▸ **EXERCISE DESCRIPTION**
In the entries that follow, count each line containing "shoulder" and state the total, nothing more.

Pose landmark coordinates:
------------------------------

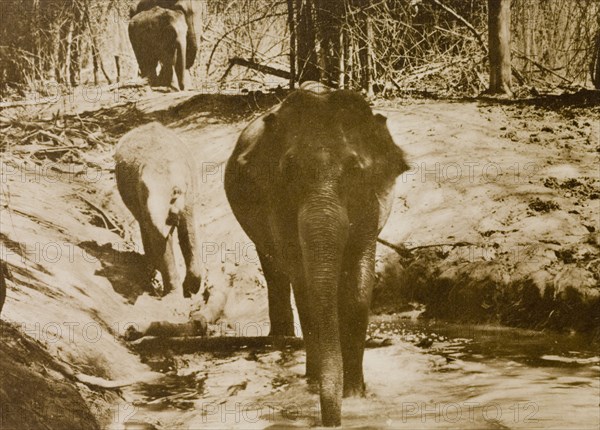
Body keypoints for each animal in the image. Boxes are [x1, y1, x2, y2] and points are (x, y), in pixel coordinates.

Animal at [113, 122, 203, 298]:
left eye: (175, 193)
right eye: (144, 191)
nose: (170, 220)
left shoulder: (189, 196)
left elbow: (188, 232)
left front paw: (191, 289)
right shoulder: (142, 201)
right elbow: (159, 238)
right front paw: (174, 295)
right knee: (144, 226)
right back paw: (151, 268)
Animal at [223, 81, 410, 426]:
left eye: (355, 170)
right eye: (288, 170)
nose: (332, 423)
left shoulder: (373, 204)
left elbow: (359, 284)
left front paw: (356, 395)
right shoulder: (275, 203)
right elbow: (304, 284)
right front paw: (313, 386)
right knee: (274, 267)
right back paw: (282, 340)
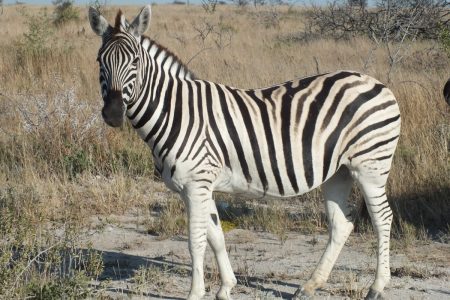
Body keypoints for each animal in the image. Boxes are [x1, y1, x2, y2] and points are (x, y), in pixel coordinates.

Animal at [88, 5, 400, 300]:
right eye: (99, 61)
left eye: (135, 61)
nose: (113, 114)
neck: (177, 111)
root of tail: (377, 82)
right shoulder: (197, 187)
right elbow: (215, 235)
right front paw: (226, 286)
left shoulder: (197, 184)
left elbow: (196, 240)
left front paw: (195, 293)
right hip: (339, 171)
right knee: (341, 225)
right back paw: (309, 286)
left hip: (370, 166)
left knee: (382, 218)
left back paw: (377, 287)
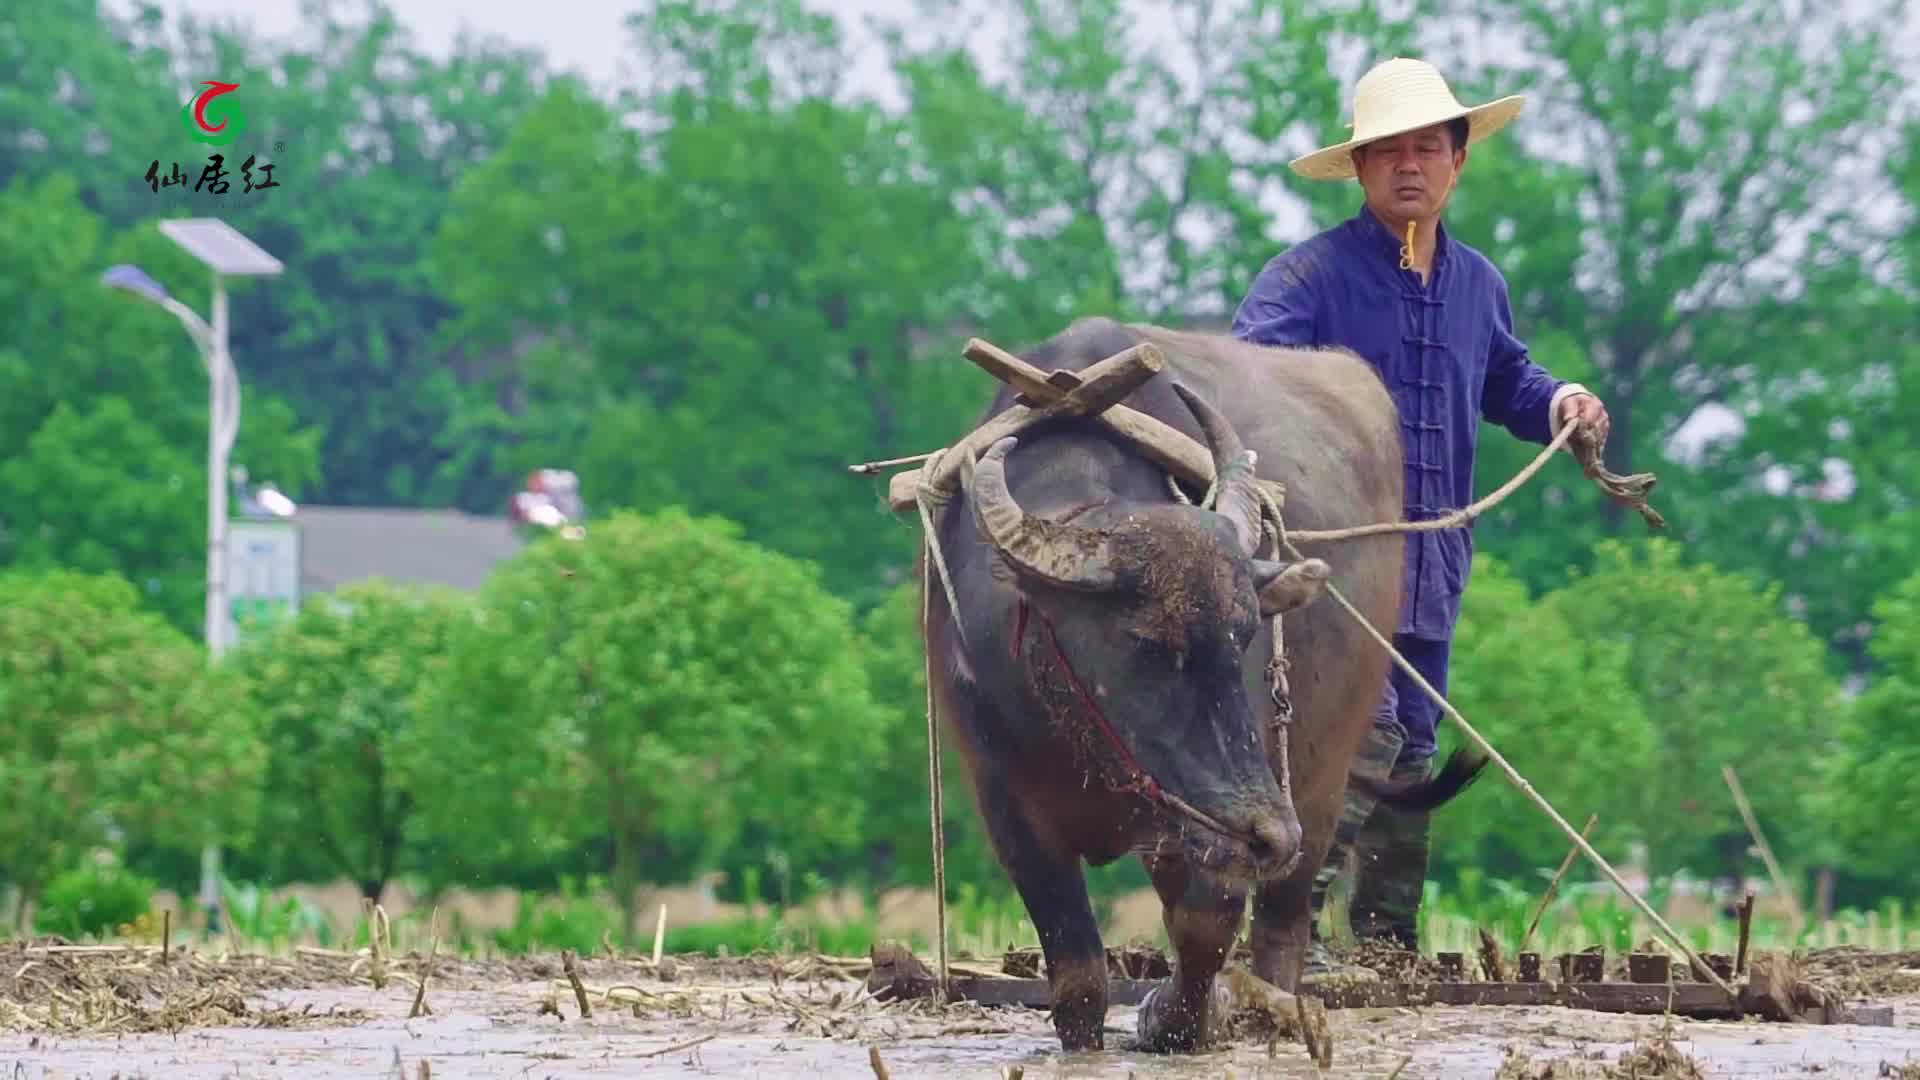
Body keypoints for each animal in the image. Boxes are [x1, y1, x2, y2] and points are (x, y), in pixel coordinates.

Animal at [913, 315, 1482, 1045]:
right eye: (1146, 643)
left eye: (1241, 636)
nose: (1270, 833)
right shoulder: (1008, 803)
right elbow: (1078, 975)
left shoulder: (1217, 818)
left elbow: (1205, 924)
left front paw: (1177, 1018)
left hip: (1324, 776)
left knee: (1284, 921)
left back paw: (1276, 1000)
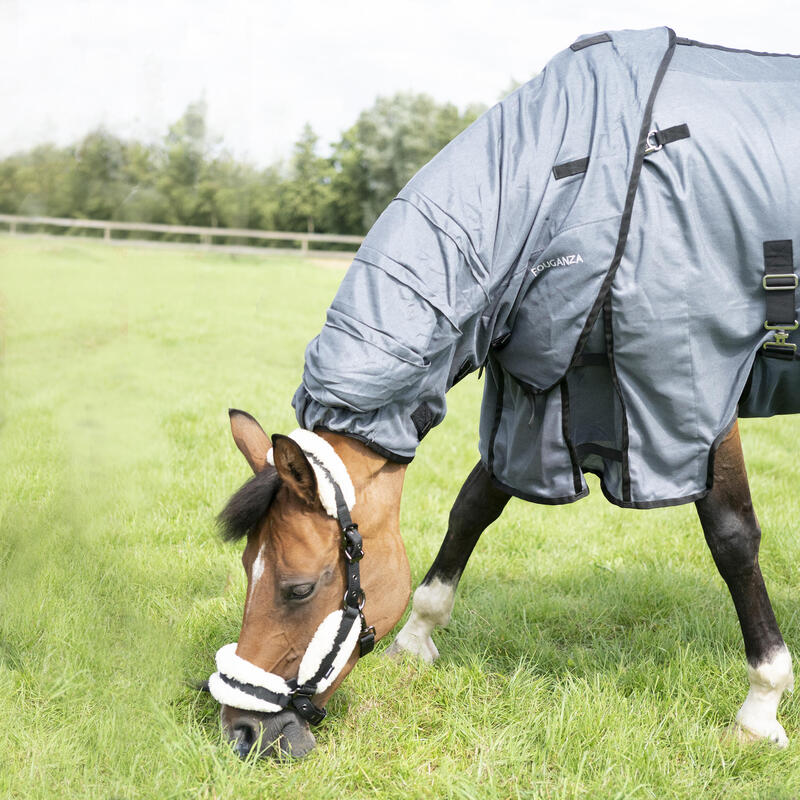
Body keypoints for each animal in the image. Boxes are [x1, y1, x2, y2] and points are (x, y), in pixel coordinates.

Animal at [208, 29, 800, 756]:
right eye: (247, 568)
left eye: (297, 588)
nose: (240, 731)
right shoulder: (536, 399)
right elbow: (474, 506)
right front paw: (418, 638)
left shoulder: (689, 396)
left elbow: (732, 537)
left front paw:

------------------------------

▸ **FINISHED EXERCISE**
10